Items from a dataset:
* * *

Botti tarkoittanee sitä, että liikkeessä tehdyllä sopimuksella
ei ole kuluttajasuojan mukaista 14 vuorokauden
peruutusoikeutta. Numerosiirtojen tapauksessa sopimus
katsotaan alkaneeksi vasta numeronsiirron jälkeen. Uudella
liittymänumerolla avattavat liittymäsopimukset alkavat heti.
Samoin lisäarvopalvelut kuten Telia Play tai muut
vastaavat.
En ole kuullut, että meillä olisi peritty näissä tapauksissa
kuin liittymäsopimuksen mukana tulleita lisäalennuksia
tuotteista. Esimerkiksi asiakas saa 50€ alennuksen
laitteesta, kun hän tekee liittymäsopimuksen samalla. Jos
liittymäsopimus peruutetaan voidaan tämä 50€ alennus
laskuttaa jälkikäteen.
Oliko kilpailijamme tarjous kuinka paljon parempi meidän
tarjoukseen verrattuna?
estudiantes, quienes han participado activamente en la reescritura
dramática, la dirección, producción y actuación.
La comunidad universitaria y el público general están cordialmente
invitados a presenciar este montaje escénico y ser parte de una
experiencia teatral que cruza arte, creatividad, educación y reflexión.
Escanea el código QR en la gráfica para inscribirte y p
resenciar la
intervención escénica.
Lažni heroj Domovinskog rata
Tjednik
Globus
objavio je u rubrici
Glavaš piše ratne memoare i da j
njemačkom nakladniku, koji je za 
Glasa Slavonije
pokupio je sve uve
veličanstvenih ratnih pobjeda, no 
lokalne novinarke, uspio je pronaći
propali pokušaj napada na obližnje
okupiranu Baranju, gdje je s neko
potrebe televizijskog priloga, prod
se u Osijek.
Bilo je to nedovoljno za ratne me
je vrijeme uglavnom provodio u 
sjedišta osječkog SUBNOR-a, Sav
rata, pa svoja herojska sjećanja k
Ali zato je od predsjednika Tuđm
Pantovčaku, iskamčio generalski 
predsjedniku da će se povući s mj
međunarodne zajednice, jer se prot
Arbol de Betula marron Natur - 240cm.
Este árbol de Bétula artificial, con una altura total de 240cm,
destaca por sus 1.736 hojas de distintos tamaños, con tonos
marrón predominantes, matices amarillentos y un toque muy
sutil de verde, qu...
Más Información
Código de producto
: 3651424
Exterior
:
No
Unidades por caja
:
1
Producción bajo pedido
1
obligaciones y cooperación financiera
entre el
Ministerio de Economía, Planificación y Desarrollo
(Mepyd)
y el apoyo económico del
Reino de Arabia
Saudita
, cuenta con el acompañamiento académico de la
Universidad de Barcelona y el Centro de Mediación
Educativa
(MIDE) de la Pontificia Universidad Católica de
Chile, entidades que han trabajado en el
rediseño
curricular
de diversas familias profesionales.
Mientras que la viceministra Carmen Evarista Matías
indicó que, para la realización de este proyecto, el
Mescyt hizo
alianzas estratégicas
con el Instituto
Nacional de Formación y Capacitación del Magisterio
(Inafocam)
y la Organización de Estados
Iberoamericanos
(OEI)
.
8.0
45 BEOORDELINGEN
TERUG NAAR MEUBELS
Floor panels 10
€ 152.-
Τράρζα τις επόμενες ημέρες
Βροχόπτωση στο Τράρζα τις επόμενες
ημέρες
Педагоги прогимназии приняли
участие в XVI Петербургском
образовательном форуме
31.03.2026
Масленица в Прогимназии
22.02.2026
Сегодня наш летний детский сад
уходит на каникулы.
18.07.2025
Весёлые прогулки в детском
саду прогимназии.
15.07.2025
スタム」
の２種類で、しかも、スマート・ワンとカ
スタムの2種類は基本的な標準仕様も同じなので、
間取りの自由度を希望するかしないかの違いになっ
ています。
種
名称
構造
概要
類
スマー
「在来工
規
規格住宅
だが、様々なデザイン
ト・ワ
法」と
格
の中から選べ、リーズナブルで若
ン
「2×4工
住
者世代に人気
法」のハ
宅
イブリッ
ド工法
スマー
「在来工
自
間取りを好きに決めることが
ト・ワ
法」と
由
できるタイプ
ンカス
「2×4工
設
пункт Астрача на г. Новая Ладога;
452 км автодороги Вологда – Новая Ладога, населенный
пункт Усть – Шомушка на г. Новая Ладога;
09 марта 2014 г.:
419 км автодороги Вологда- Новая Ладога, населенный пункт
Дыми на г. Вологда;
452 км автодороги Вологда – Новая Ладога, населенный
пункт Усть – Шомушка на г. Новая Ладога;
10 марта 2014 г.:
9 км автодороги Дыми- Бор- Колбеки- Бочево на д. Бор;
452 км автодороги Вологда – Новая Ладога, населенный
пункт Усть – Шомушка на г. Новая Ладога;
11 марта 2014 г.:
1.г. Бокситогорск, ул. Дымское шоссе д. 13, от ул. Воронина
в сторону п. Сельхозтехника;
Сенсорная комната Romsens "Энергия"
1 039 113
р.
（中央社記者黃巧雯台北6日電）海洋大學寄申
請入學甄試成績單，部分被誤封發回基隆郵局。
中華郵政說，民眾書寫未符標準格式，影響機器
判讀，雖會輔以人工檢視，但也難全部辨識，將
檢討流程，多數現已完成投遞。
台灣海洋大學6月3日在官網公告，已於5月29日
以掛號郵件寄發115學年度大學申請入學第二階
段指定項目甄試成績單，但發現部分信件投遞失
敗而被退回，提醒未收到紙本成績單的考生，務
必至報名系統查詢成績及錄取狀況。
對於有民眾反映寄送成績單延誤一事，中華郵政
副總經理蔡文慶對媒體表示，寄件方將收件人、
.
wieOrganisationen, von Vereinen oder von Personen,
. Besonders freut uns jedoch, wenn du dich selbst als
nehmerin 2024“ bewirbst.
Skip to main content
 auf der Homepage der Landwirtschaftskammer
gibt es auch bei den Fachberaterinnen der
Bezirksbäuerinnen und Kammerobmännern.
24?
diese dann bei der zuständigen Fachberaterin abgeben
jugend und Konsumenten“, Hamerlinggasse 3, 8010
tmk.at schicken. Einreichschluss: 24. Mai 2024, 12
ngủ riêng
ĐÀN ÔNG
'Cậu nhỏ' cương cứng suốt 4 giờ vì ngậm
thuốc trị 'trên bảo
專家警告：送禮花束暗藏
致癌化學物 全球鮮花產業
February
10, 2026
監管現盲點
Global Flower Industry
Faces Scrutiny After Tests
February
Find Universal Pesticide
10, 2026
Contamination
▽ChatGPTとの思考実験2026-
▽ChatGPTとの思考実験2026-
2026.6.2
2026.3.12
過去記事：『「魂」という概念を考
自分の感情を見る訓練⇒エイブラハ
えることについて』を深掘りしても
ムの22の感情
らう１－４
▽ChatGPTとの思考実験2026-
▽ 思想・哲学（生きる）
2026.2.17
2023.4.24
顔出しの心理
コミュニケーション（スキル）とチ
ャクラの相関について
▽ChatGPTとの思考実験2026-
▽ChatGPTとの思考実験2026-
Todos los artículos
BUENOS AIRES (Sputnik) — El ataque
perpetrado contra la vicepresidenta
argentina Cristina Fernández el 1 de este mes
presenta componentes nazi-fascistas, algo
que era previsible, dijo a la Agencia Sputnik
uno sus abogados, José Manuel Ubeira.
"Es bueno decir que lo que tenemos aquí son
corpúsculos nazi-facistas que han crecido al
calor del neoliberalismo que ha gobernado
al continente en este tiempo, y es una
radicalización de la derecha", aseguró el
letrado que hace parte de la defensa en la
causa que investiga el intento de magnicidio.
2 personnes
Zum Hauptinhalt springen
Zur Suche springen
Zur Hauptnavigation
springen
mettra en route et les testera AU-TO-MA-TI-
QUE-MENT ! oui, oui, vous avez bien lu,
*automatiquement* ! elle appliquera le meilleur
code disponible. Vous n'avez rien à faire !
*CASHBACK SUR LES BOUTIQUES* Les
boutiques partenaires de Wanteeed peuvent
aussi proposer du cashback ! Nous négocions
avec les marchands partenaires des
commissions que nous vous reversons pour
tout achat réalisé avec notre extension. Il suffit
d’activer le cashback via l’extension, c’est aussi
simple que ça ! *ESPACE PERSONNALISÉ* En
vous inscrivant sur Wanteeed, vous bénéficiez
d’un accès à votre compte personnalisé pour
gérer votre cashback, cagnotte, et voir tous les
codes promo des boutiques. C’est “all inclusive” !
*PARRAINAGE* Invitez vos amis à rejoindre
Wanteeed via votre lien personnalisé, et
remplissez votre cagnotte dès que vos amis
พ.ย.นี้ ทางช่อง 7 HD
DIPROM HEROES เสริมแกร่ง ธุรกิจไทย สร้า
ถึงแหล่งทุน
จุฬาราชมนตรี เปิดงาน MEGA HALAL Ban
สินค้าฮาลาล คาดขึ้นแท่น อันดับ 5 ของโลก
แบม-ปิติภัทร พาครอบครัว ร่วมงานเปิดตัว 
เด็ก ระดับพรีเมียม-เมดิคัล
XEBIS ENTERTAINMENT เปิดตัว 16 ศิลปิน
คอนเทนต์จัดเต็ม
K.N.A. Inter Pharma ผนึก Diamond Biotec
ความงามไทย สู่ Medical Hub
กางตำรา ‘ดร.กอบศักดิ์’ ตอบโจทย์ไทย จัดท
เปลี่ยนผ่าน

* * *

**What to do**
Please report every line from the items above that contains the string "para", copying each such line in full; matches must agree in case.

**Response to this exercise**
Escanea el código QR en la gráfica para inscribirte y p
indicó que, para la realización de este proyecto, el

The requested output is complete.